Seems it’s a Tecumseh 8HP 
HMSK80-155642V 
(Prior snowblower motor as it’s 110v & pull start)

Missing everything from the carb filter side. Hoping to maybe run some sort of snorkel up towards the top of the buggy. I can’t seem to find an IPL I can view on a mobile (cellphone) application at the moment so not sure if there are available pieces I can order or should I attempt to machine & build custom.

Any ideas welcome, go kart adaptation is new to me. What would you do??

Thanks in advance !


----------



## Ted Jenkins (May 10, 2018)

Ebay has hundreds of assemblies for your motor. Thanks


----------



## ironman_gq (May 10, 2018)

It's not missing, the snowblowers never had a filter just a shroud that was wide open on the bottom. Should be able to easily find a flange with a spigot mount for a cheap cone filter.


----------



## boltonranger (May 10, 2018)

This is what you’re looking for. 
Pm me and I’ll get the address for you.


----------



## CsClimbr (May 11, 2018)

Awesome! Perfect!


----------



## boltonranger (May 13, 2018)

Pm sent. X2


----------



## CsClimbr (May 30, 2018)

boltonranger said:


> Pm sent. X2



Thanks again man!


----------



## boltonranger (May 30, 2018)

You’re very welcome. 
Post how the project turns out.


----------



## CsClimbr (May 30, 2018)

A bit custom of a fit to clear the choke lever so I’m not sure if maybe there is an extension flange option but a short piece of hose and longer screws worked temporarily till I cut up the other included plate and rig some kind of snorkel.

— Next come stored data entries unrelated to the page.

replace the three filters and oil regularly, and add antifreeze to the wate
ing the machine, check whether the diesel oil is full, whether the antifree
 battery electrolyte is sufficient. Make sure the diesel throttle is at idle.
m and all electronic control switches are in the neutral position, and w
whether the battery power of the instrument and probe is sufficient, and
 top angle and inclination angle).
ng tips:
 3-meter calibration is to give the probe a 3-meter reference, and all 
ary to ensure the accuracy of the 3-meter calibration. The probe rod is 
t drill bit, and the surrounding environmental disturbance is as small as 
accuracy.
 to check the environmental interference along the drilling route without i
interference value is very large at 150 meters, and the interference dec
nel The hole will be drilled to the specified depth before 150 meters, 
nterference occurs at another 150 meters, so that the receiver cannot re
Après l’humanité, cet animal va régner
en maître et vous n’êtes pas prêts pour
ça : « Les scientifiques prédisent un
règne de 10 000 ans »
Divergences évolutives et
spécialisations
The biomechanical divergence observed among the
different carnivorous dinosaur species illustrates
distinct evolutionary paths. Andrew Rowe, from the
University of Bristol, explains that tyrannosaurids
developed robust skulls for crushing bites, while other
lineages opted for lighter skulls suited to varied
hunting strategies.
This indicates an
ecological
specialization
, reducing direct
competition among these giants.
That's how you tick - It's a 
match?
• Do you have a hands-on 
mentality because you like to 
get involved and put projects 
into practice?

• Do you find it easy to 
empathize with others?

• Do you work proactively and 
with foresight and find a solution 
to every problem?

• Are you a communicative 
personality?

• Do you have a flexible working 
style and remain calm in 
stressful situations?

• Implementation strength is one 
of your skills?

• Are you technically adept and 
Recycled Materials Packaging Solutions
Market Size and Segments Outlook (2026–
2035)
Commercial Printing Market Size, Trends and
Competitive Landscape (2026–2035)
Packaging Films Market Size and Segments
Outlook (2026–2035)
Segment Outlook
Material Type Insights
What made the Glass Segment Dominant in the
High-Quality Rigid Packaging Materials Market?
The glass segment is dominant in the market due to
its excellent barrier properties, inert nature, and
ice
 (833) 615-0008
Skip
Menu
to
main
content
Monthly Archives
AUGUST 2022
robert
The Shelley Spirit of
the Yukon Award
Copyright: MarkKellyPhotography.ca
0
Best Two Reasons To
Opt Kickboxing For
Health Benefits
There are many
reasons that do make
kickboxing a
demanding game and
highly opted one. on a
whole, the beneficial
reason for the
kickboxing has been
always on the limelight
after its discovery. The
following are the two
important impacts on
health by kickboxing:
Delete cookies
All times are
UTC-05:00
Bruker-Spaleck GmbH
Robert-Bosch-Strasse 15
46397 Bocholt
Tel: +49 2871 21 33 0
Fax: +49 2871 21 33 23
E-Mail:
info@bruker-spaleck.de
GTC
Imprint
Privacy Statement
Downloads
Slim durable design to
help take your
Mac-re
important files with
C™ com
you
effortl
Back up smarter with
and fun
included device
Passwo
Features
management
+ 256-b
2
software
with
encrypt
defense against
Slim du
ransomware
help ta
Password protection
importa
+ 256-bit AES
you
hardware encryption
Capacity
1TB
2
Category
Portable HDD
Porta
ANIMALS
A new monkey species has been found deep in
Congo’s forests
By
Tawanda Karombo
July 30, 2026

Perfect for now to keep debris out tho


----------



## boltonranger (May 31, 2018)

Looks good!
There are other choke levers that are able to clear your air filter housing available. Like this one that I googled:


----------



## CsClimbr (May 31, 2018)

boltonranger said:


> View attachment 655240
> Looks good!
> There are other choke levers that are able to clear your air filter housing available. Like this one that I googled:



Good to know! That armature was inhibiting the filter housing also (with the red handle) and the shutdown (green wire) isn’t attached so I plan to run a shut-down switch up front. Slowly figuring this mess out that the last owner created.

They couldn’t get it running but I found the fuel line running thru the motor was completely blocked somehow so I rerouted a new line, filter & fuel cutoff and rebuilt the carb and she fired right up with fresh gas. Gonna pickup a new chain and motor mount hardware this week to re-align the motor & sprocket better as the chain binds.

It’ll be an ongoing project but always up for a challenge


----------



## boltonranger (May 31, 2018)

Fuel line was sometimes that way so that on a snowblower the fuel line wouldn’t freeze if there was water in the gas. Engine heat would keep it warm. 
Not necessary if you’re running in above zero temps. Better off away from the cylinder.


----------



## CsClimbr (May 31, 2018)

boltonranger said:


> Fuel line was sometimes that way so that on a snowblower the fuel line wouldn’t freeze if there was water in the gas. Engine heat would keep it warm.
> Not necessary if you’re running in above zero temps. Better off away from the cylinder.



Nice, routed it down and around the motor & it works fine. Still thinking I should replace the purge line and bulb


----------



## CsClimbr (Jun 2, 2018)

Thanks for the help all! B-day boy loves it!


----------